■ **Work order**: Scan the entries for the word "pixels" and return every line that has it.

■ **Given data**:
+++
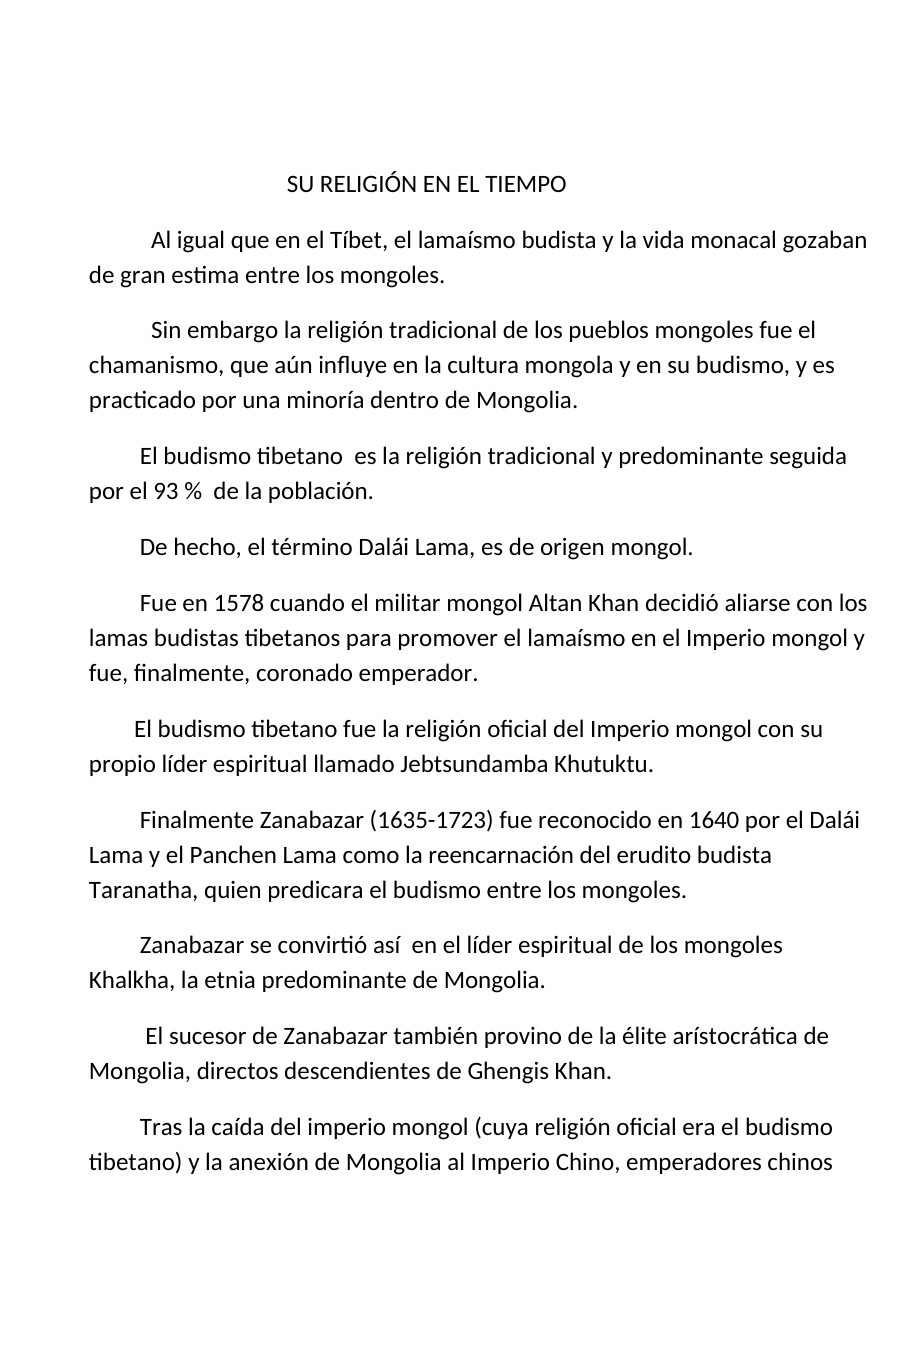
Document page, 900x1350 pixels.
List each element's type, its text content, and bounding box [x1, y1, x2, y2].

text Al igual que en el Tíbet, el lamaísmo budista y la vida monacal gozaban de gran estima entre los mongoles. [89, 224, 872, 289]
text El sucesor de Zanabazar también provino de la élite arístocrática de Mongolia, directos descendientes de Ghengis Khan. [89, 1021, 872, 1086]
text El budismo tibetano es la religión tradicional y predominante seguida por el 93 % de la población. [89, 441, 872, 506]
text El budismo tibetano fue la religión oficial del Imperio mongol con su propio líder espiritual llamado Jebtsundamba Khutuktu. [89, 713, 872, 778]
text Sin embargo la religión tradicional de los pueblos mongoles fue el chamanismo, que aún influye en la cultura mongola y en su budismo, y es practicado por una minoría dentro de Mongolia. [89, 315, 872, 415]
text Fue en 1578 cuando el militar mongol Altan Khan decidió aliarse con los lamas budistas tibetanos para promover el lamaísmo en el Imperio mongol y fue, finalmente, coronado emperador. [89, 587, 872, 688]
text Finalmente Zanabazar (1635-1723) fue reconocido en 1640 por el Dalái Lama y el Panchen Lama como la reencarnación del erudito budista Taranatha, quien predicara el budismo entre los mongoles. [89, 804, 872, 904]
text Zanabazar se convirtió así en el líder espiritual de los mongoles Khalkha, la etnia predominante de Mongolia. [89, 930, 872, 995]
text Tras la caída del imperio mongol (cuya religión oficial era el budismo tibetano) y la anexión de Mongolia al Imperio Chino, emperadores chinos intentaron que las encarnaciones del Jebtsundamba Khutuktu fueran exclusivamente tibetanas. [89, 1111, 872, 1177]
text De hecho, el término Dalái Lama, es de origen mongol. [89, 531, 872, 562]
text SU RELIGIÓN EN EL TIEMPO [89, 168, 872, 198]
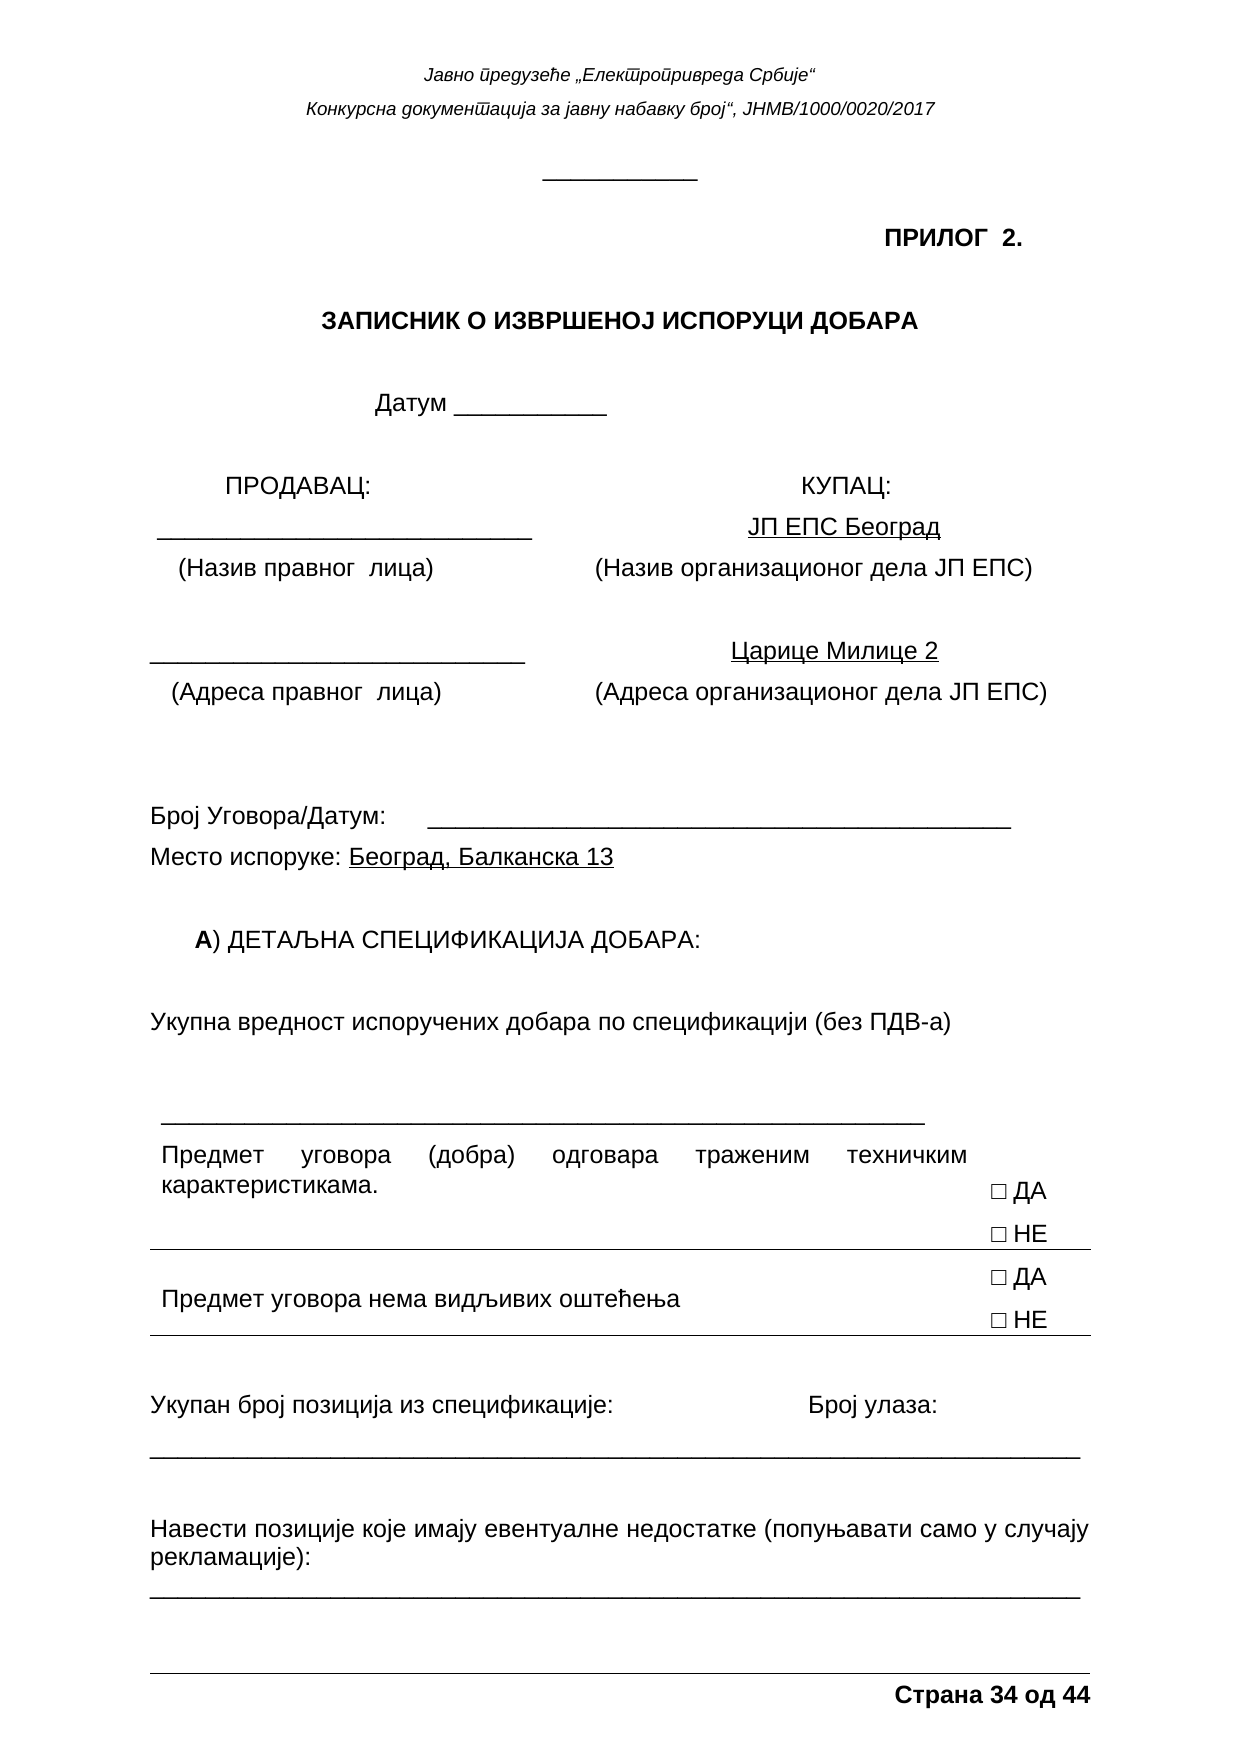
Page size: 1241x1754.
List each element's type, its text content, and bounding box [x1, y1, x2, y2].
+++
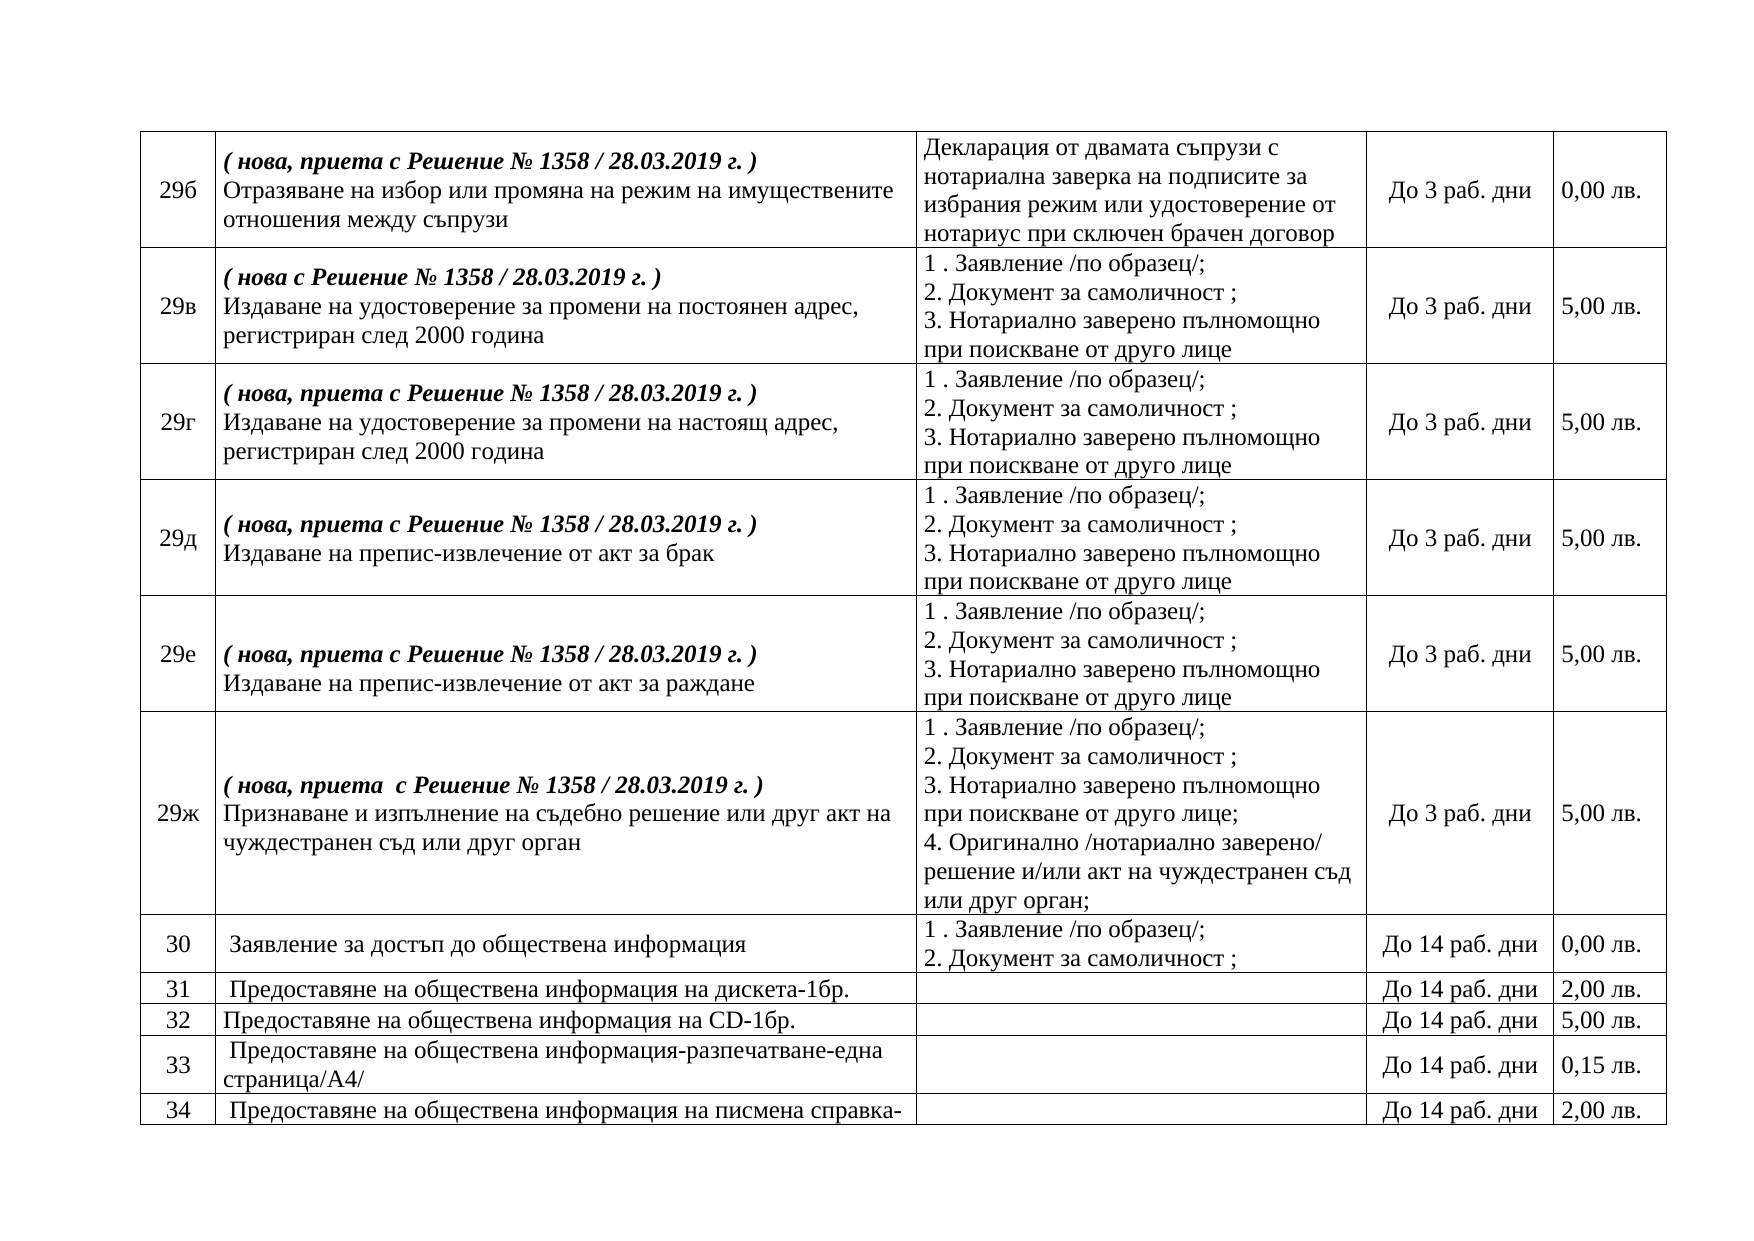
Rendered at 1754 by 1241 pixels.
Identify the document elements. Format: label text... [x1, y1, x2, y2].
+++
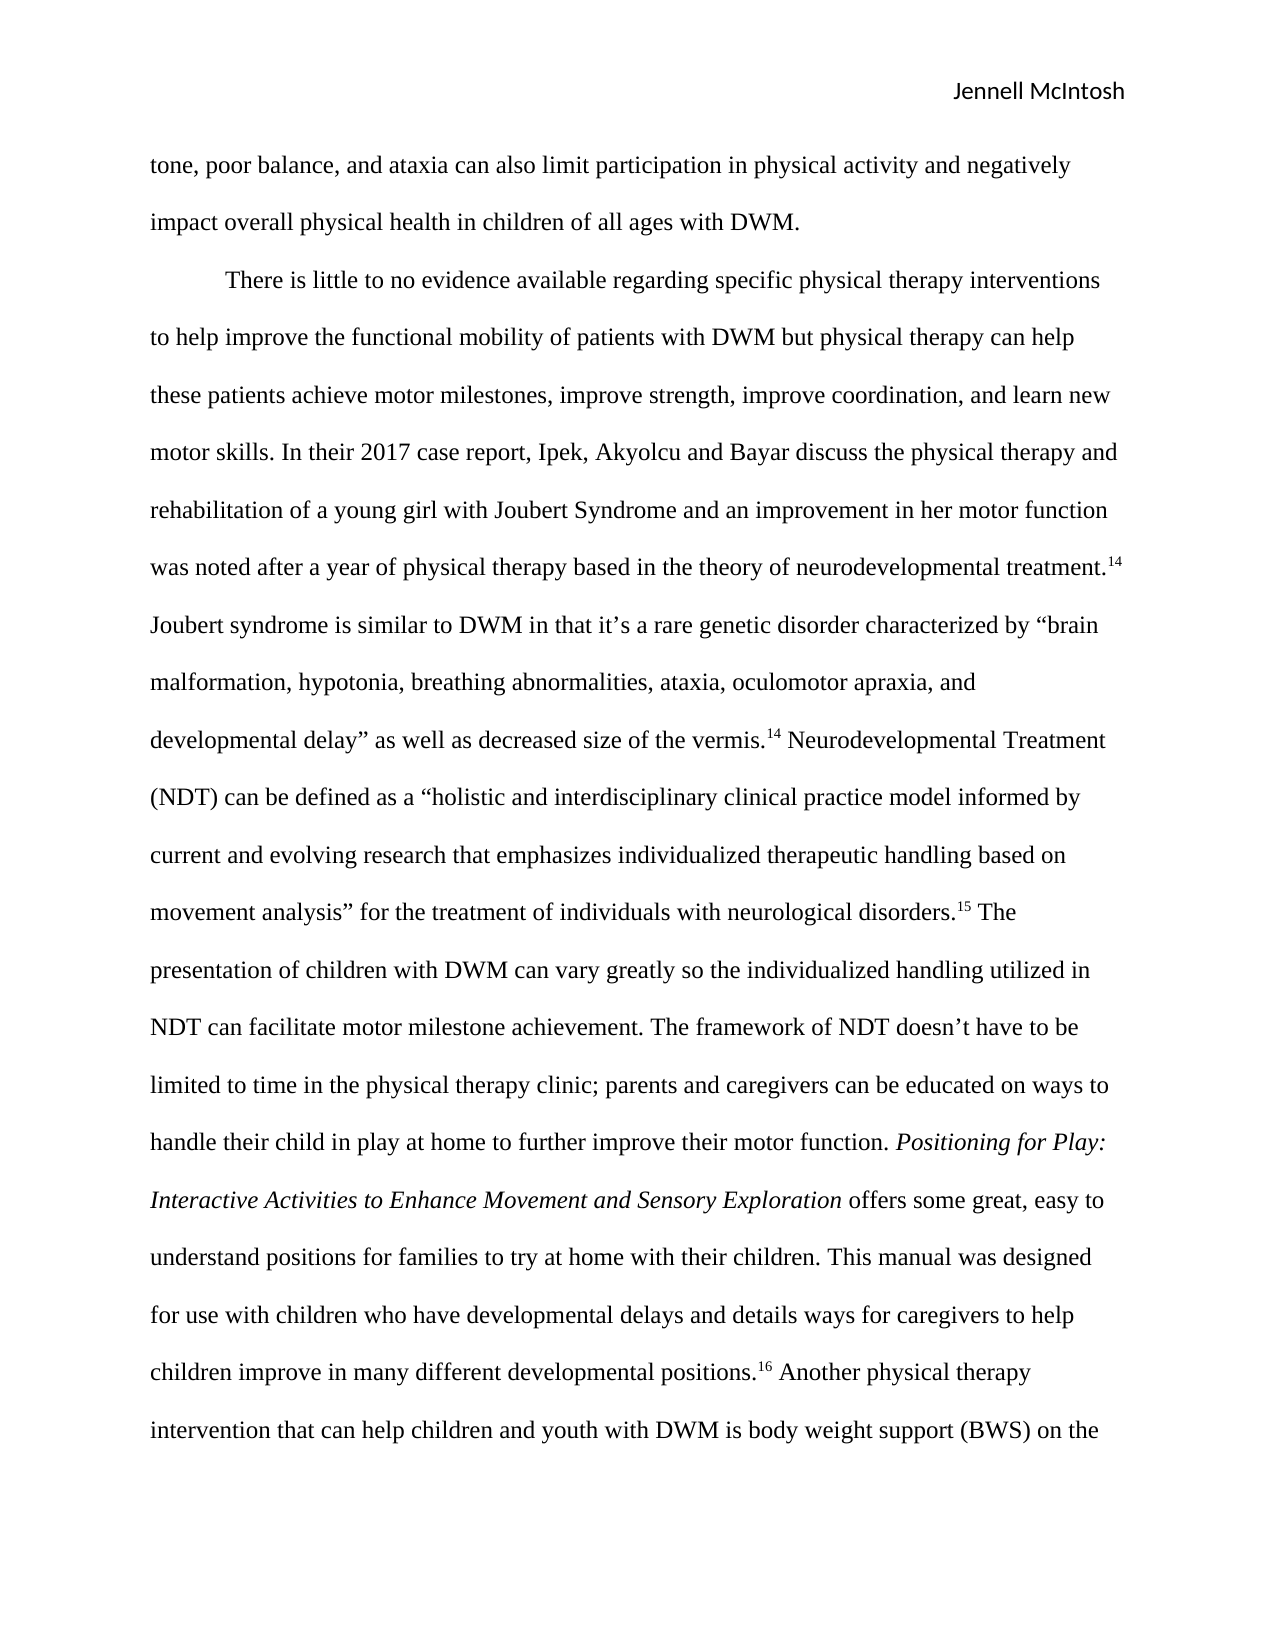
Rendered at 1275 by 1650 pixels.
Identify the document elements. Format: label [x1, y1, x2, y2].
+++
■ **Task response**:
Document page, 900x1350 pixels.
Rendered at 1754 by 1241 pixels.
Rendered at 1275 by 1650 pixels.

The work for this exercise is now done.